Today I introduce you to PanKwake. First of all…relax. I am not THAT crazzy. I did not actually name my poor, innocent baby…PanKwake. But for child protection reasons, I do not refer to her by her real name on insecure internet sites.
But why PanKwake?
She choose it herself. A couple of years ago when she discovered the wonderfully crazzy world of YouTube, one of her favorites was @IHasCupCupQuake. She absolutely loved her. And along with @StampyCat @PopularMMOs (aka Pat and Jen) @Aphmau @ShaneDawson and too many others to name, PanKwake was inspired to become a YouTuber…a goal we are still working on.
She insisted that she wanted to become IHasCupQuakeJunior. I explained about copyright and that name was reserved if CupQuake had a little girl. Besides…she will not eat cupcakes. Only occasionally the icing off the top. But she does love pancakes…American-style of course.And so…PanKwake was born.
Actually, she was born in early 2006 in Los Angeles. We moved to London to be with her father when she was baby. But from the very beginning, I knew something was DIFFERENT with my child. I mean after five others…one of whom was special needs…a Mom just knows these things.
But getting the doctors and other stupid ‘experts’ to see that was a battle that I fought for the next eight years.
From birth, PanKwake was high needs. If she was not asleep…something she did a lot of…she was crying. Only movement stopped it…dancing, pushing in the buggy or best of all the baby swing. Of course, I had not heard of #SensoryProcessingDisorder or SPD. I would not for another five or six years. But by the time she was two, I was using the Big A word… #AUTISM.
Her cry was a thing of wonder. The only way to describe it…like someone had poured scalding hot water all over her. It was the loudest, high pitched, shrill thing…it still is. I lived in fear that the neighbors would call social services. But we knew them…and they came to know that was just PanKwake.
When she was two and a half, PanKwake had her first seizure. She was just beginning to drift off on Mere-Mere when her eyes rolled back and she started to jerk. Pretty scary for an eighteen year old all alone with her baby sister…and afraid how she would explain her baby sister’s death to me. But that moment would be the impetus for her to go to college to study early childhood and for her work with other special needs children.
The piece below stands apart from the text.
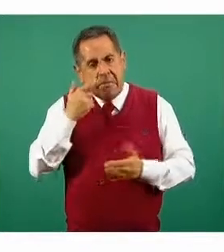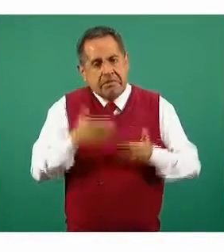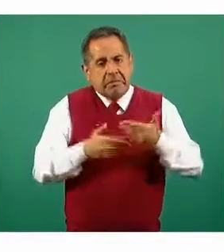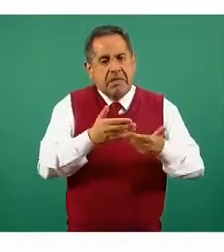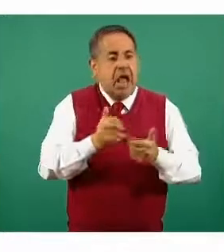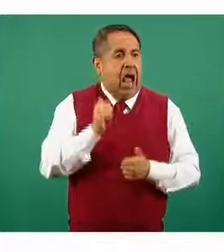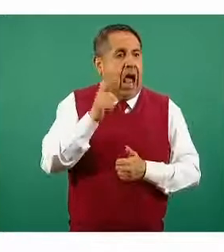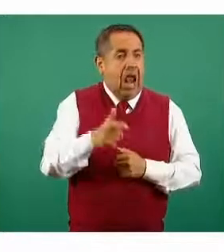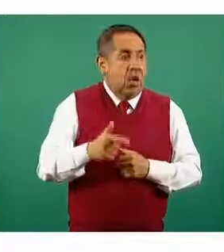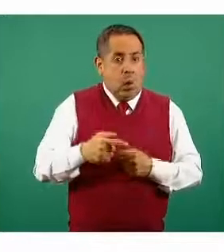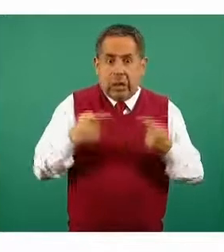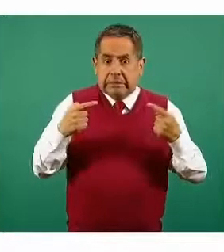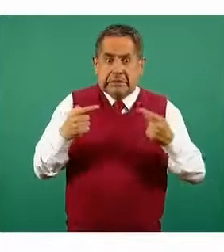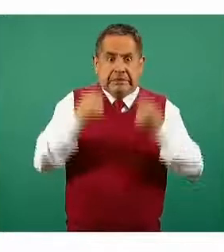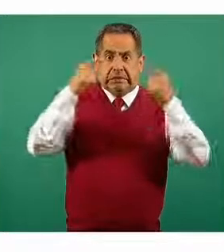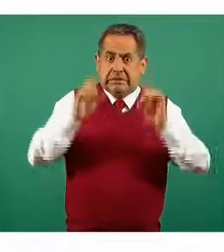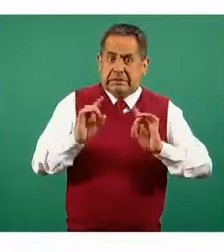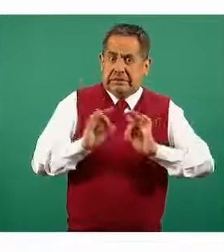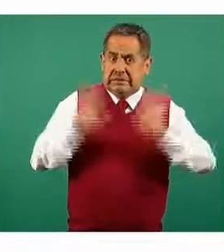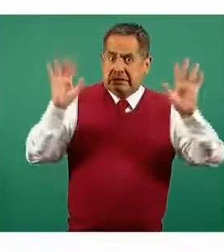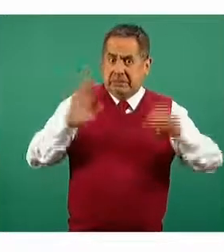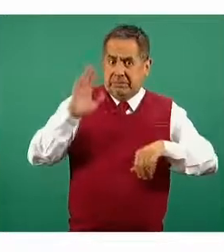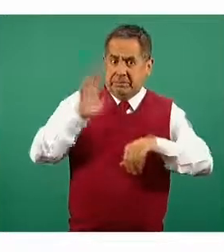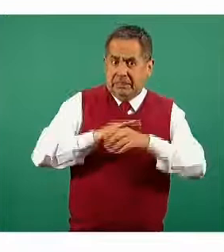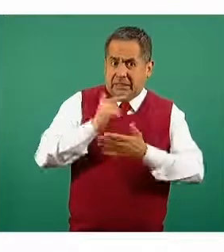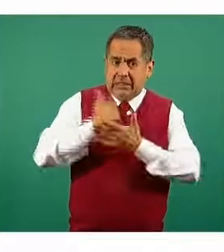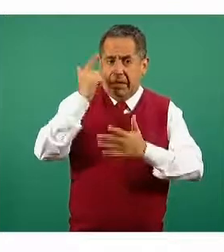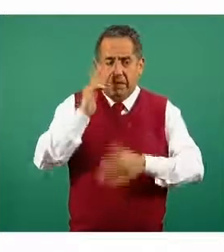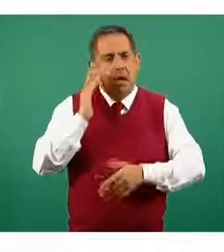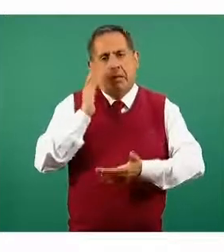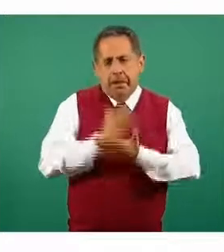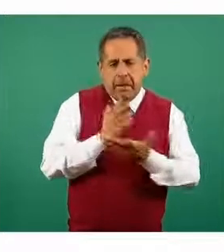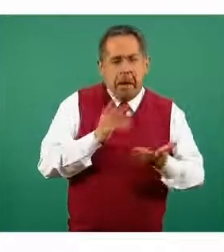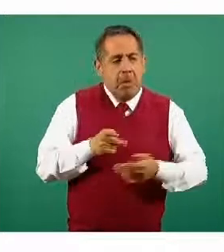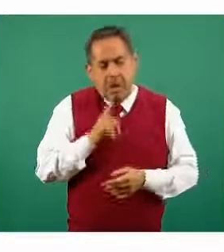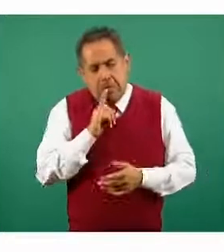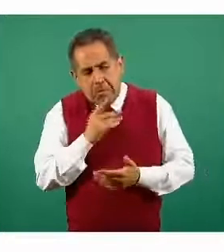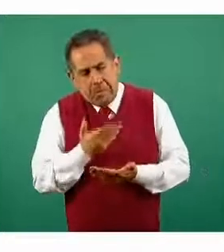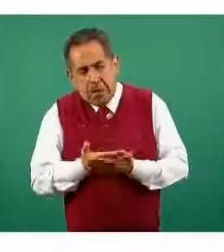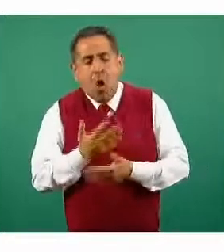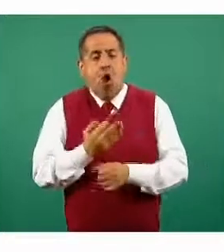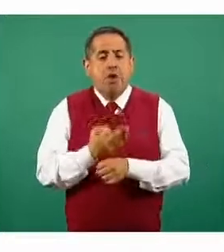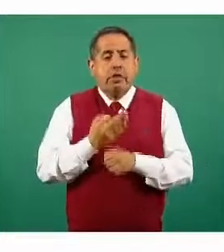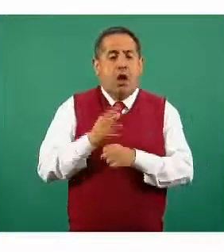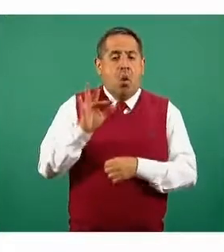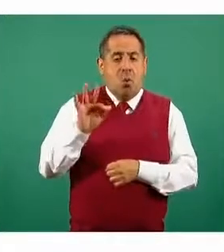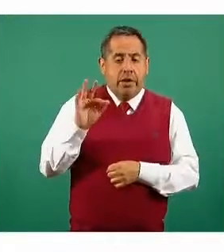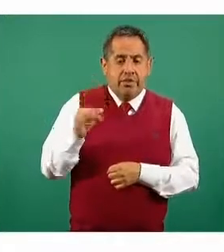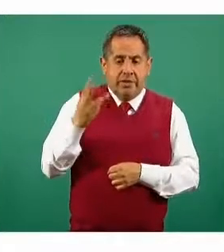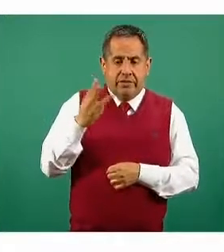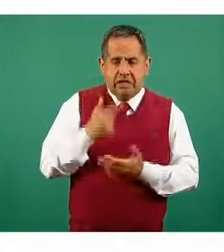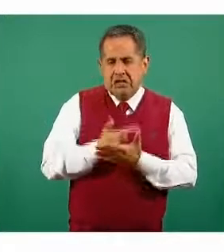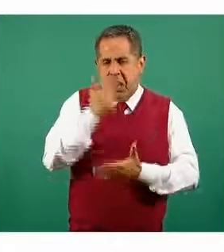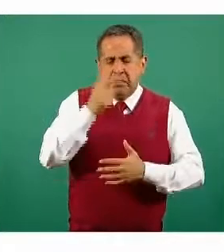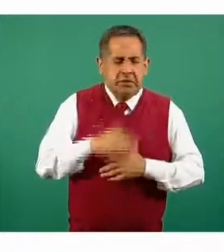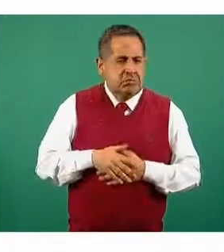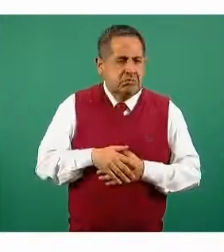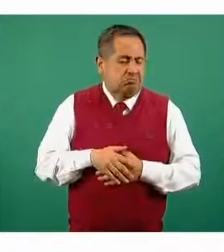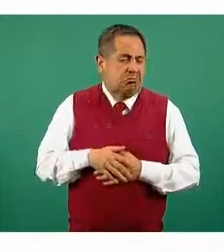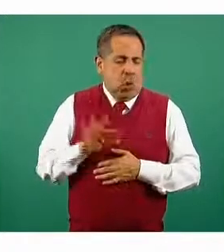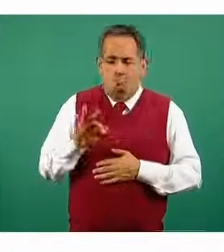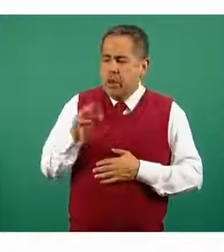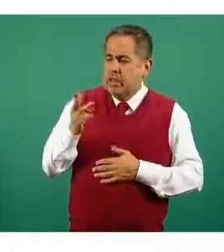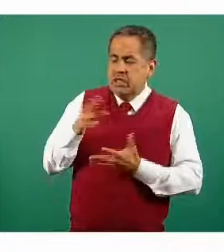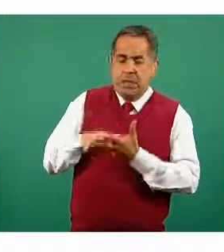reacciones que pudieran ser de mayor trascendencia. Hasta el momento se han presentado solamente 43, la mayoría de estas personas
Despite family history of childhood epilepsy on both my side of the family and her father’s I could not convince the doctors that something was seriously wrong with my child. Not even a second seizure at nursery school nine months later made them take notice. They actually sent us on our way to holiday back home to America…three days later. Within a week there, she had her third serious seizure. The American doctors diagnosed…epilepsy. When we got back, it was another seizure…her worst. And so began our drama of doctors, tests and the fight to get the help that my PanKwake needed.
And every single step was a battle. A never ending nightmare that included more seizures while the doctors told me I was imagining things…practically accused me of Munchausen by Proxy. One nasty witch (who inspired a character in one of my books) actually refused to sign for DLA (disability living allowance). She told me…’You don’t know what it means to have a special needs child.’
Through all that was a miscarriage, a failed marriage and a two year battle with depression and anxiety. But I would not give up. I could not. I knew that my daughter’s very life depended upon me.

PanKwake’s ‘education’ began at three years when she started attending the community nursery that was just a short walk from the counsel estate where we lived. They were brilliant. The manager became not just my ally in this war but a dear friend who was one of the biggest resources during my battles with depression. She recognized that something was not quite ‘right’ with PanKwake.
And she did her best to get us the early interventions that might have taken us down a different path. But an hour long one-on-one observation with the counsel’s Early Years SENCo (Special Educational Needs Coordinator) failed to reach the level necessary to initiate the diagnosis process for autism…which she and I both knew was the right fit. the first of many other missed opportunities….
That nursery did all that it possibly could to help PanKwake…and me. That SENCo did authorize the counsel to pay for PanKwake to attend a full-day…to get her ready for Reception. They worked hard to her to sit at the table during lunch…to wear shoes (if not socks)…and to tolerate other children better.
But her ‘graduation’ from nursery was a perfect example of what we were up against. While the other children stood on stage and sang their songs….walked proudly across the stage for their ‘diploma’…PanKwake and I hid in the hallway. It was too loud…too many people…too many strong smells from the lunch that would be served afterwards. Just too much for my child.
And things only got worse at school…but this is probably a good place to stop. I’ll tell you more when I talk about our bumpy road to #HomeEducation.